ACTIVITY.
Among the lines below, a stretch begins at the one with "1129,939 L 1154,953" and ends at the one with "1219,1000 L 1251,1022". Repeat that stretch exactly, ends included.

== == ==

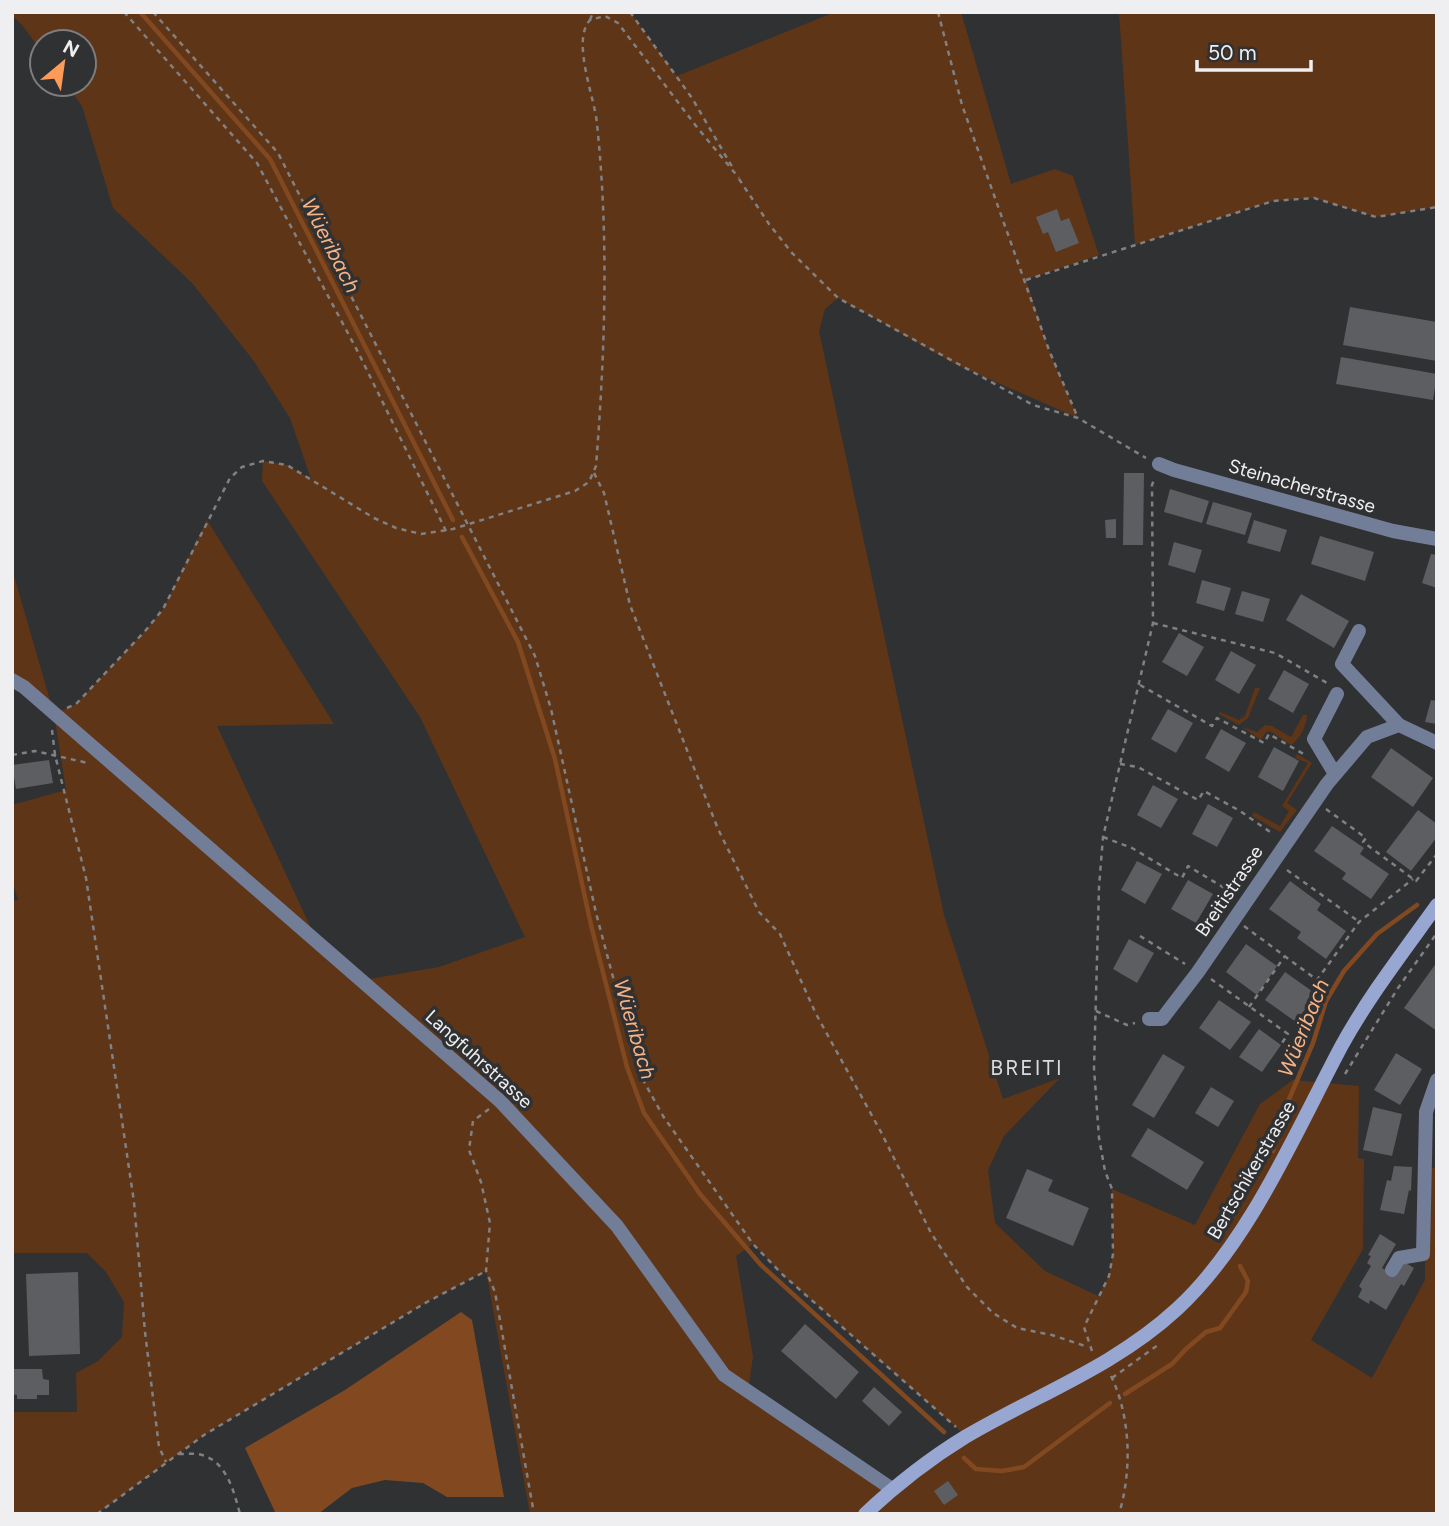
<svg xmlns="http://www.w3.org/2000/svg" width="1449" height="1526" font-family="Figtree,sans-serif">
  <rect width="100%" height="100%" fill="#303133"/>
  <g fill="#5f3518" fill-rule="evenodd">
    <path d="M 12,12 L 630,12 L 677,76 L 835,12 L 961,12 L 1011,184 L 1055,169 L 1073,176 L 1099,255 L 1026,280 L 1049,350 L 1078,418 L 955,364 L 838,298 L 825,309 L 819,331 L 944,915 L 1003,1099 L 1060,1078 L 1004,1136 L 988,1170 L 995,1223 L 1045,1271 L 1098,1296 L 1109,1276 L 1113,1254 L 1112,1189 L 1195,1225 L 1260,1104 L 1293,1080 L 1359,1086 L 1358,1158 L 1364,1159 L 1363,1249 L 1311,1340 L 1372,1378 L 1425,1280 L 1425,1170 L 1437,1167 L 1437,1514 L 530,1514 L 486,1271 L 427,1302 L 204,1435 L 97,1514 L 12,1514 L 12,1412 L 77,1412 L 76,1373 L 98,1361 L 122,1337 L 124,1302 L 106,1272 L 87,1253 L 12,1253 L 12,901 L 18,900 L 12,880 L 12,805 L 66,790 L 54,714 L 12,680 L 12,569 L 54,714 L 76,704 L 146,630 L 163,609 L 207,520 L 334,724 L 217,726 L 316,939 L 364,980 L 439,967 L 525,937 L 420,717 L 262,481 L 263,461 L 287,465 L 311,479 L 290,418 L 253,360 L 192,283 L 113,208 L 82,106 L 66,84 L 84,84 L 84,42 L 42,42 L 42,52 L 23,26 L 12,15 ZM 753,1244 L 783,1275 L 966,1436 L 892,1489 L 748,1391 L 753,1357 L 736,1256 Z"/>
    <path d="M 1119,12 L 1437,12 L 1437,207 L 1376,217 L 1314,198 L 1273,201 L 1135,245 Z"/>
    <path d="M 1255,688 L 1260,688 L 1248,718 L 1239,725 L 1219,714 L 1220,712 L 1239,720 L 1245,716 Z"/>
    <path d="M 1303,715 L 1307,715 C 1307,725 1300,739 1291,745 L 1270,731 L 1266,732 L 1261,740 L 1242,727 L 1257,732 L 1265,725 L 1272,726 L 1291,737 Z"/>
    <path d="M 1297,754 L 1312,763 L 1287,803 L 1297,810 L 1280,832 L 1252,816 L 1254,812 L 1280,826 L 1289,811 L 1282,806 L 1308,763 L 1295,758 Z"/>
  </g>
  <path fill="#824921" d="M 461,1312 L 472,1320 L 504,1497 L 447,1497 L 423,1483 L 385,1480 L 352,1488 L 318,1514 L 276,1514 L 245,1448 L 345,1390 Z"/>
  <g fill="none" stroke-linecap="round" stroke-linejoin="round">
    <g stroke="#824921" stroke-width="4.5">
      <path d="M 140,12 L 270,159 L 453,520"/>
      <path d="M 462,537 L 518,642 L 555,759 L 591,925 L 627,1067 L 644,1113 L 700,1194 L 761,1265 L 944,1432"/>
      <path d="M 1273,1151 L 1287,1104 L 1313,1043 L 1326,1001 L 1344,971 L 1377,934 L 1417,905"/>
      <path d="M 1125,1394 L 1172,1364 L 1186,1349 L 1206,1332 L 1220,1328 L 1246,1292 L 1248,1281 L 1240,1266"/>
      <path d="M 964,1458 L 976,1469 L 1002,1471 L 1024,1467 L 1110,1403"/>
    </g>
  </g>
  <g fill="#5d5e61">
    <path d="M 1057,209 L 1061,221 L 1069,218 L 1079,243 L 1056,252 L 1048,232 L 1043,234 L 1036,217 Z"/>
    <path d="M 1350,307 L 1437,322 L 1437,361 L 1343,345 Z"/>
    <path d="M 1341,357 L 1437,374 L 1433,400 L 1336,384 Z"/>
    <path d="M 1124,473 L 1144,473 L 1143,545 L 1123,545 Z"/>
    <path d="M 1170,489 L 1209,501 L 1202,523 L 1164,512 Z"/>
    <path d="M 1213,502 L 1252,513 L 1245,535 L 1206,524 Z"/>
    <path d="M 1116,519 L 1116,538 L 1106,538 L 1105,520 Z"/>
    <path d="M 1254,520 L 1287,530 L 1280,552 L 1247,543 Z"/>
    <path d="M 1320,536 L 1374,552 L 1365,581 L 1311,564 Z"/>
    <path d="M 1174,542 L 1202,550 L 1195,573 L 1168,565 Z"/>
    <path d="M 1431,554 L 1437,555 L 1437,588 L 1422,583 Z"/>
    <path d="M 1202,580 L 1231,588 L 1224,611 L 1196,603 Z"/>
    <path d="M 1242,591 L 1270,599 L 1263,622 L 1235,614 Z"/>
    <path d="M 1301,594 L 1349,621 L 1334,648 L 1286,620 Z"/>
    <path d="M 1179,633 L 1204,647 L 1187,676 L 1162,662 Z"/>
    <path d="M 1231,651 L 1256,665 L 1239,694 L 1215,680 Z"/>
    <path d="M 1284,670 L 1309,684 L 1293,713 L 1268,699 Z"/>
    <path d="M 1431,700 L 1437,701 L 1437,724 L 1425,722 Z"/>
    <path d="M 1168,709 L 1193,723 L 1176,753 L 1151,739 Z"/>
    <path d="M 1221,729 L 1246,743 L 1229,772 L 1205,758 Z"/>
    <path d="M 1274,747 L 1299,761 L 1283,791 L 1258,777 Z"/>
    <path d="M 1391,748 L 1433,778 L 1413,807 L 1371,777 Z"/>
    <path d="M 49,760 L 53,783 L 16,789 L 12,765 Z"/>
    <path d="M 1153,785 L 1178,799 L 1161,828 L 1137,815 Z"/>
    <path d="M 1208,804 L 1233,818 L 1217,847 L 1192,834 Z"/>
    <path d="M 1418,810 L 1437,824 L 1437,837 L 1411,871 L 1386,852 Z"/>
    <path d="M 1332,826 L 1364,848 L 1360,854 L 1389,874 L 1371,899 L 1342,879 L 1346,873 L 1314,851 Z"/>
    <path d="M 1137,861 L 1162,874 L 1145,904 L 1121,890 Z"/>
    <path d="M 1188,880 L 1213,894 L 1196,923 L 1171,909 Z"/>
    <path d="M 1290,881 L 1321,904 L 1317,910 L 1346,931 L 1326,959 L 1297,938 L 1301,932 L 1269,909 Z"/>
    <path d="M 1129,939 L 1154,953 L 1137,983 L 1113,969 Z"/>
    <path d="M 1246,944 L 1277,966 L 1257,995 L 1226,972 Z"/>
    <path d="M 1437,962 L 1437,1031 L 1404,1008 Z"/>
    <path d="M 1285,972 L 1316,994 L 1296,1022 L 1265,1000 Z"/>
    <path d="M 1219,1000 L 1251,1022 L 1230,1050 L 1199,1028 Z"/>
    <path d="M 1259,1029 L 1281,1045 L 1262,1072 L 1239,1057 Z"/>
    <path d="M 1396,1053 L 1422,1069 L 1400,1105 L 1374,1090 Z"/>
    <path d="M 1163,1054 L 1185,1067 L 1154,1118 L 1132,1105 Z"/>
    <path d="M 1211,1087 L 1234,1101 L 1218,1127 L 1195,1113 Z"/>
    <path d="M 1373,1107 L 1402,1114 L 1392,1156 L 1363,1150 Z"/>
    <path d="M 1148,1128 L 1204,1162 L 1187,1190 L 1131,1156 Z"/>
    <path d="M 1394,1166 L 1412,1167 L 1411,1191 L 1409,1190 L 1404,1214 L 1380,1210 L 1387,1180 L 1391,1181 Z"/>
    <path d="M 1027,1169 L 1053,1180 L 1048,1191 L 1089,1208 L 1073,1246 L 1006,1218 Z"/>
    <path d="M 1380,1234 L 1396,1244 L 1382,1268 L 1396,1276 L 1404,1262 L 1414,1268 L 1404,1286 L 1401,1284 L 1386,1310 L 1370,1300 L 1369,1304 L 1358,1297 L 1362,1289 L 1359,1286 L 1371,1266 L 1367,1263 L 1371,1256 L 1368,1255 Z"/>
    <path d="M 78,1272 L 80,1354 L 29,1356 L 26,1274 Z"/>
    <path d="M 805,1324 L 859,1372 L 836,1399 L 781,1351 Z"/>
    <path d="M 12,1369 L 42,1369 L 43,1379 L 49,1380 L 49,1395 L 37,1395 L 37,1399 L 17,1399 L 17,1395 L 12,1394 Z"/>
    <path d="M 874,1387 L 902,1412 L 889,1426 L 862,1401 Z"/>
    <path d="M 948,1481 L 958,1495 L 944,1505 L 934,1491 Z"/>
  </g>
  <g fill="none" stroke-linecap="round" stroke-linejoin="round">
    <g stroke="#818183" stroke-width="2.5" stroke-dasharray="5 5" stroke-linecap="butt">
      <path d="M 124,12 L 257,163 L 358,352 L 446,531"/>
      <path d="M 153,12 L 278,153 L 535,656 L 551,709 L 596,913 L 631,1045 L 642,1078 L 663,1116 L 753,1244 L 783,1275 L 956,1427"/>
      <path d="M 630,12 L 692,98 L 734,170"/>
      <path d="M 938,12 L 962,105 L 1049,350 L 1078,418"/>
      <path d="M 590,20 L 593,12"/>
      <path d="M 739,179 L 769,224 L 792,253 L 838,298 L 1033,405 L 1078,418 L 1146,458"/>
      <path d="M 1026,280 L 1273,201 L 1314,198 L 1376,217 L 1437,207"/>
      <path d="M 594,473 L 604,493 L 630,605 L 718,829 L 759,912 L 780,934 L 816,1014 L 881,1132 L 931,1233 L 967,1287 L 993,1313 L 1017,1328 L 1052,1335 L 1088,1347"/>
      <path d="M 1153,623 L 1275,653 L 1327,683"/>
      <path d="M 1140,685 L 1212,726 L 1217,718 L 1264,743 L 1269,734 L 1307,756"/>
      <path d="M 67,708 L 76,704 L 146,630 L 163,609 L 230,478 L 242,467 L 263,461 L 287,465 L 374,518 L 396,528 L 421,534 L 453,529 L 575,491 L 589,482 L 596,466 C 605,351 609,239 597,124 C 595,98 571,41 590,20 L 605,16 L 618,23 L 696,126 L 739,178"/>
      <path d="M 52,730 L 55,755 L 86,878 L 134,1202 L 145,1332 L 159,1447 L 166,1462"/>
      <path d="M 12,755 L 35,751 L 88,763"/>
      <path d="M 1120,764 L 1138,767 L 1198,800 L 1204,791 L 1240,811 L 1273,834"/>
      <path d="M 1326,809 L 1366,838 L 1363,842 L 1416,881 L 1437,854"/>
      <path d="M 1103,837 L 1132,848 L 1182,878 L 1188,866 L 1236,895"/>
      <path d="M 1287,870 L 1358,921"/>
      <path d="M 1244,926 L 1317,980 L 1359,922 L 1413,879"/>
      <path d="M 1140,936 L 1185,964"/>
      <path d="M 1211,979 L 1288,1034 L 1282,1043"/>
      <path d="M 1249,1007 L 1285,956"/>
      <path d="M 1096,1011 L 1127,1025 L 1135,1023"/>
      <path d="M 1345,1074 L 1398,988 L 1437,933"/>
      <path d="M 489,1109 L 473,1121 L 469,1150 L 481,1182 L 490,1223 L 486,1271 L 495,1292 L 534,1514"/>
      <path d="M 1092,1351 L 1084,1327 L 1109,1276 L 1113,1254 L 1112,1189 L 1105,1171 L 1099,1138 L 1094,1068 L 1099,887 L 1103,837 L 1153,623 L 1152,485 L 1155,477"/>
      <path d="M 1111,1376 C 1131,1417 1132,1471 1119,1514"/>
      <path d="M 1112,1378 L 1158,1345"/>
      <path d="M 179,1454 C 186,1454 195,1453 202,1455 C 227,1462 234,1492 240,1514"/>
      <path d="M 97,1514 L 204,1435 L 427,1302 L 486,1271"/>
    </g>
    <g stroke="#727d97" stroke-width="14">
      <path d="M 1159,464 L 1174,470 L 1393,531 L 1437,539"/>
      <path d="M 1359,631 L 1342,664 L 1399,725"/>
      <path d="M 12,680 L 24,687 L 500,1101 L 617,1226 L 724,1375 L 892,1489"/>
      <path d="M 1335,774 L 1314,739 L 1337,694"/>
      <path d="M 1149,1019 L 1162,1019 L 1198,972 L 1327,784 L 1367,737 L 1399,725 L 1437,743"/>
      <path d="M 1392,1270 L 1399,1258 L 1423,1254 L 1426,1112 L 1437,1080"/>
    </g>
    <path stroke="#97a7d2" stroke-width="14" d="M 865,1514 C 896,1485 929,1459 965,1437 C 1038,1394 1114,1367 1177,1309 C 1249,1243 1296,1131 1342,1045 C 1369,996 1404,951 1437,905"/>
  </g>
  <g text-anchor="middle" dominant-baseline="central" stroke-width="7" stroke-linejoin="round" paint-order="stroke">
    <g font-size="19" fill="#efeff1" stroke="#303133">
      <text transform="translate(1302 486) rotate(16)">Steinacherstrasse</text>
      <text transform="translate(1229 891) rotate(-56)">Breitistrasse</text>
      <text transform="translate(479 1059) rotate(42)">Langfuhrstrasse</text>
      <text transform="translate(1251 1170) rotate(-60)">Bertschikerstrasse</text>
    </g>
    <g font-size="21" font-style="italic" fill="#f7b286" stroke="#303133">
      <text transform="translate(331 245) rotate(63)">Wüeribach</text>
      <text transform="translate(1303 1028) rotate(-68)">Wüeribach</text>
      <text transform="translate(635 1029) rotate(74)">Wüeribach</text>
    </g>
    <g font-size="21" letter-spacing="2" fill="#dbdcdf" stroke="#303133">
      <text x="1027" y="1067">BREITI</text>
    </g>
  </g>
  <rect width="1449" height="1526" fill="none" stroke="#efeff1" stroke-width="28"/>
  <g transform="translate(63 63) rotate(29)"><circle r="33" fill="#303133" stroke="#7c7d7f" stroke-width="2"/>
  <path d="M0-5L12 26L0 18L-12 26Z" fill="#fe9b59"/>
  <text y="-10" font-size="19" font-weight="bold" text-anchor="middle" fill="#efeff1">N</text>
  </g>
  <path d="M1197 60v10h114v-10" fill="none" stroke="#efeff1" stroke-width="3.5"/>
  <text x="1208" y="60" font-size="21" fill="#efeff1" stroke="#303133" stroke-width="5" paint-order="stroke">50 m</text>
</svg>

== == ==

REPLY TO THE EXERCISE.
    <path d="M 1129,939 L 1154,953 L 1137,983 L 1113,969 Z"/>
    <path d="M 1246,944 L 1277,966 L 1257,995 L 1226,972 Z"/>
    <path d="M 1437,962 L 1437,1031 L 1404,1008 Z"/>
    <path d="M 1285,972 L 1316,994 L 1296,1022 L 1265,1000 Z"/>
    <path d="M 1219,1000 L 1251,1022 L 1230,1050 L 1199,1028 Z"/>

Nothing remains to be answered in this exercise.